Felix Sager, Leiter Kantonales Steueramt St.Gallen.

Felix Sager, Leiter Kantonales Steueramt St.Gallen.

Bild: Urs Bucher
«In St.Gallen waren es nebst Einzelpersonen auch Treuhänder, die sich beim Steueramt gemeldet
und sich für eine generelle Fristverlängerung stark gemacht haben.»

Gleiche Frist für alle

Die Massnahme überrascht insofern, als dass Steuerpflichtige mit nur einem Klick die Einreichefrist für ihre Steuererklärung ohnehin problemlos um Monate verschieben könnten. Weshalb braucht es überhaupt eine generelle Regelung? Weil man mit dieser allgemein gültigen Regel niemanden benachteilige, sagt Sager. Für gewisse Personen sind Fristverlängerungen im Normalfall nämlich nicht möglich - für säumige Steuerpflichtige zum Beispiel.

Jacques Oberli, Leiter des Steueramts im Kanton Appenzell Ausserrhoden, sieht in der Fristverschiebung auch ein «psychologisches Element»:

Jacques Oberli, Leiter kantonales Steueramt Appenzell Ausserrhoden.

Jacques Oberli, Leiter kantonales Steueramt Appenzell Ausserrhoden.
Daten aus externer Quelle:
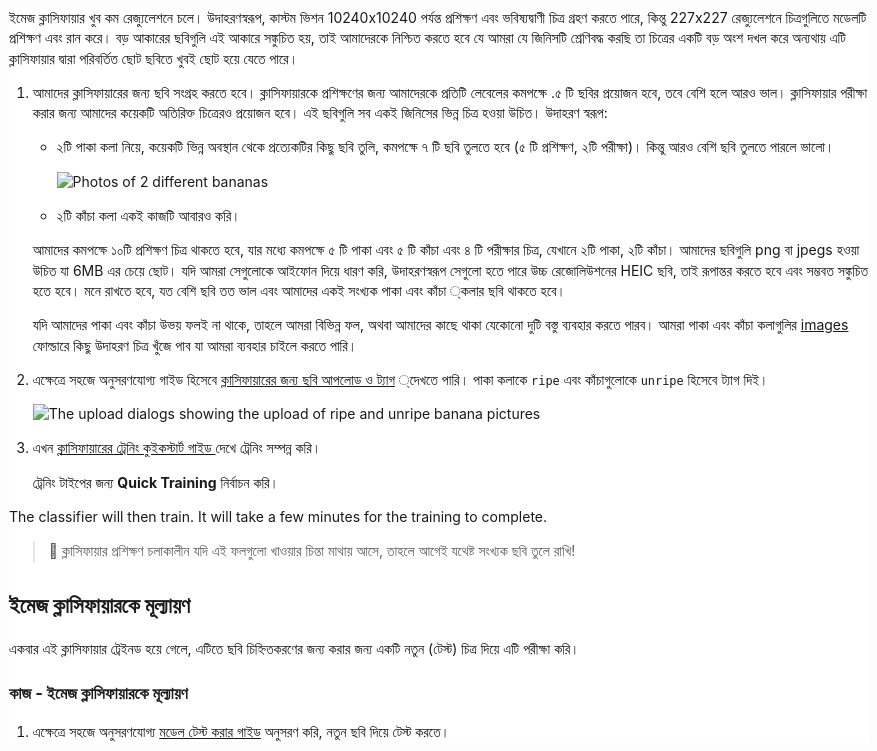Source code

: ইমেজ ক্লাসিফায়ার খুব কম রেজ্যুলেশনে চলে। উদাহরণস্বরূপ, কাস্টম ভিশন 10240x10240 পর্যন্ত প্রশিক্ষণ এবং ভবিষ্যদ্বাণী চিত্র গ্রহণ করতে পারে, কিন্তু 227x227 রেজ্যুলেশনে চিত্রগুলিতে মডেলটি প্রশিক্ষণ এবং রান করে। বড় আকারের ছবিগুলি এই আকারে সঙ্কুচিত হয়, তাই আমাদেরকে নিশ্চিত করতে হবে যে আমরা যে জিনিসটি শ্রেণিবদ্ধ করছি তা চিত্রের একটি বড় অংশ দখল করে অন্যথায় এটি ক্লাসিফায়ার দ্বারা পরিবর্তিত ছোট ছবিতে খুবই ছোট হয়ে যেতে পারে।

1. আমাদের ক্লাসিফায়ারের জন্য ছবি সংগ্রহ করতে হবে। ক্লাসিফায়ারকে প্রশিক্ষণের জন্য আমাদেরকে প্রতিটি লেবেলের কমপক্ষে .৫ টি ছবির প্রয়োজন হবে, তবে বেশি হলে আরও ভাল। ক্লাসিফায়ার পরীক্ষা করার জন্য আমাদের কয়েকটি অতিরিক্ত চিত্রেরও প্রয়োজন হবে। এই ছবিগুলি সব একই জিনিসের ভিন্ন চিত্র হওয়া উচিত। উদাহরণ স্বরূপ:

    * ২টি পাকা কলা নিয়ে, কয়েকটি ভিন্ন অবস্থান থেকে প্রত্যেকটির কিছু ছবি তুলি, কমপক্ষে ৭ টি ছবি তুলতে হবে (৫ টি প্রশিক্ষণ, ২টি পরীক্ষা)। কিন্তু আরও বেশি ছবি তুলতে পারলে ভালো।

        ![Photos of 2 different bananas](../../../images/banana-training-images.png)

    * ২টি কাঁচা কলা একই কাজটি আবারও করি।

    আমাদের কমপক্ষে ১০টি প্রশিক্ষণ চিত্র থাকতে হবে, যার মধ্যে কমপক্ষে ৫ টি পাকা এবং ৫ টি কাঁচা এবং ৪ টি পরীক্ষার চিত্র, যেখানে ২টি পাকা, ২টি কাঁচা। আমাদের ছবিগুলি png বা jpegs হওয়া উচিত যা 6MB এর চেয়ে ছোট। যদি আমরা সেগুলোকে আইফোন দিয়ে ধারণ করি, উদাহরণস্বরূপ সেগুলো হতে পারে উচ্চ রেজোলিউশনের HEIC ছবি, তাই রূপান্তর করতে হবে এবং সম্ভবত সঙ্কুচিত হতে হবে। মনে রাখতে হবে, যত বেশি ছবি তত ভাল এবং আমাদের একই সংখ্যক পাকা এবং কাঁচা ্কলার ছবি থাকতে হবে।

    যদি আমাদের পাকা এবং কাঁচা উভয় ফলই না থাকে, তাহলে আমরা বিভিন্ন ফল, অথবা আমাদের কাছে থাকা যেকোনো দুটি বস্তু ব্যবহার করতে পারব। আমরা পাকা এবং কাঁচা কলাগুলির [images](./images) ফোল্ডারে কিছু উদাহরণ চিত্র খুঁজে পাব যা আমরা ব্যবহার চাইলে করতে পারি।

1. এক্ষেত্রে সহজে অনুসরণযোগ্য গাইড হিসেবে [ক্লাসিফায়ারের জন্য ছবি আপলোড ও ট্যাগ](https://docs.microsoft.com/azure/cognitive-services/custom-vision-service/getting-started-build-a-classifier?WT.mc_id=academic-17441-jabenn#upload-and-tag-images) ্দেখতে পারি। পাকা কলাকে `ripe` এবং কাঁচাগুলোকে  `unripe` হিসেবে ট্যাগ দিই।

    ![The upload dialogs showing the upload of ripe and unripe banana pictures](../../../images/image-upload-bananas.png)

1. এখন [ক্লাসিফায়ারের ট্রেনিং কুইকস্টার্ট গাইড ](https://docs.microsoft.com/azure/cognitive-services/custom-vision-service/getting-started-build-a-classifier?WT.mc_id=academic-17441-jabenn#train-the-classifier) দেখে ট্রেনিং সম্পন্ন করি।

   ট্রেনিং টাইপের জন্য **Quick Training**  নির্বাচন করি।

The classifier will then train. It will take a few minutes for the training to complete.

> 🍌 ক্লাসিফায়ার প্রশিক্ষণ চলাকালীন যদি এই ফলগুলো খাওয়ার চিন্তা মাথায় আসে, তাহলে আগেই যথেষ্ট সংখ্যক ছবি তুলে রাখি!

## ইমেজ ক্লাসিফায়ারকে মূল্যায়ণ

একবার এই ক্লাসিফায়ার ট্রেইনড হয়ে গেলে,  এটিতে ছবি চিহ্নিতকরণের জন্য করার জন্য একটি নতুন (টেস্ট) চিত্র দিয়ে এটি পরীক্ষা করি।

### কাজ - ইমেজ ক্লাসিফায়ারকে মূল্যায়ণ

1. এক্ষেত্রে সহজে অনুসরণযোগ্য [মডেল টেস্ট করার গাইড](https://docs.microsoft.com/azure/cognitive-services/custom-vision-service/test-your-model?WT.mc_id=academic-17441-jabenn#test-your-model) অনুসরণ করি, নতুন ছবি দিয়ে টেস্ট করতে।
«In Zeiten, in denen der Schalter geschlossen ist, 80 Prozent der Belegschaft im Home Office arbeitet und man die Leute bittet, per Mail zu kommunizieren, wollen wir nicht auf die Abgabefrist pochen.»

Die Gefahr, dass nun keine Steuererklärungen mehr eingehen und damit die Arbeit der Steuerämter ausgehen könnte, bestehe nicht, sagen beide Amtsleiter. Es sei sogar so, dass in diesem Jahr bisher mehr Erklärungen eingegangen seien als in anderen Jahren zum selben Zeitpunkt, sagt Sager. «Vielleicht, weil viele in den vergangenen Tagen Zeit dafür fanden.» Die Steuerämter werden in den kommenden Wochen mit Vollbestand weiterarbeiten, heisst es aus Herisau wie auch aus St.Gallen.

Thurgau und Appenzell Innerrhoden warten ab

Im Kanton Thurgau ist vorläufig hingegen kein Aufschub der Frist geplant, sagt Steueramtsleiter Jakob Rütsche. Unter anderem, weil die Frist bis zur Abgabe der Steuererklärung im Thurgau ohnehin bis zum 30. April läuft. Rütsche sagt:

«Zur Zeit haben wir eine Verlängerung noch nicht in Betracht gezogen; dies hängt jedoch vom weiteren Verlauf der Krise ab. Im Übrigen können betroffene Personen problemlos eine Fristverlängerung beantragen, wenn das Ausfüllen der Steuererklärung krankheitsbedingt nicht möglich ist.»

In der gleichen Situation ist man in Appenzell Innerrhoden. Auch dort verweist man auf die Abgabefrist vom 30. April - weshalb eine Verschiebung in der momentanen Situation kein Thema sei.

Zahlungserleichterungen vorgesehen

Kulant behandeln will man derzeit in Appenzell Ausserrhoden und St.Gallen auch Steuerpflichtige, die Probleme mit der Zahlung der Steuern haben. Begründete Anträge um Zahlungserleichterungen, sogenannte Stundungsgesuche, werden aufgrund der aktuellen Situation eine gute Chance auf Erfolg haben, sagt Sager. «Die Steuerbehörden können aber nicht auf die Erhebung von Verzugszinsen verzichten, da diese gesetzlich vorgegeben sind.»

Im Ausserrhodischen heisst es: «Bei definitiven Steuerrechnungen ist für Unternehmen und natürliche Personen eine Stundung möglich. Wenn in Folge des Coronavirus die fälligen Steuerrechnungen nicht bezahlt werden können, kann eine Erstreckung der Zahlungsfrist oder eine Ratenzahlung vereinbart werden.»